Records excerpted from a collection
§

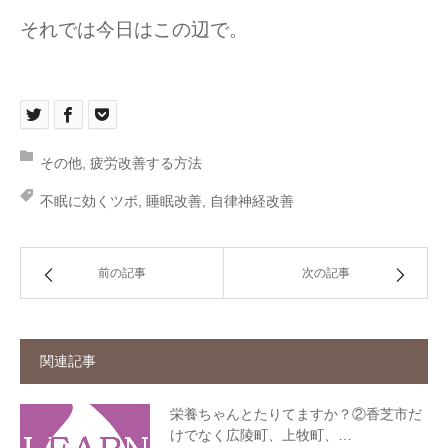
それでは今日はこの辺で。
その他
,
疲労改善する方法
不眠に効くツボ
,
睡眠改善
,
自律神経改善
前の記事
次の記事
関連記事
栄養ちゃんとたりてますか？②香芝市だ
けでなく広陵町、上牧町、…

§

Work instruction | Copy the records exactly. Skip the images.

Your response |
それでは今日はこの辺で。
その他
,
疲労改善する方法
不眠に効くツボ
,
睡眠改善
,
自律神経改善
前の記事
次の記事
関連記事
栄養ちゃんとたりてますか？②香芝市だ
けでなく広陵町、上牧町、…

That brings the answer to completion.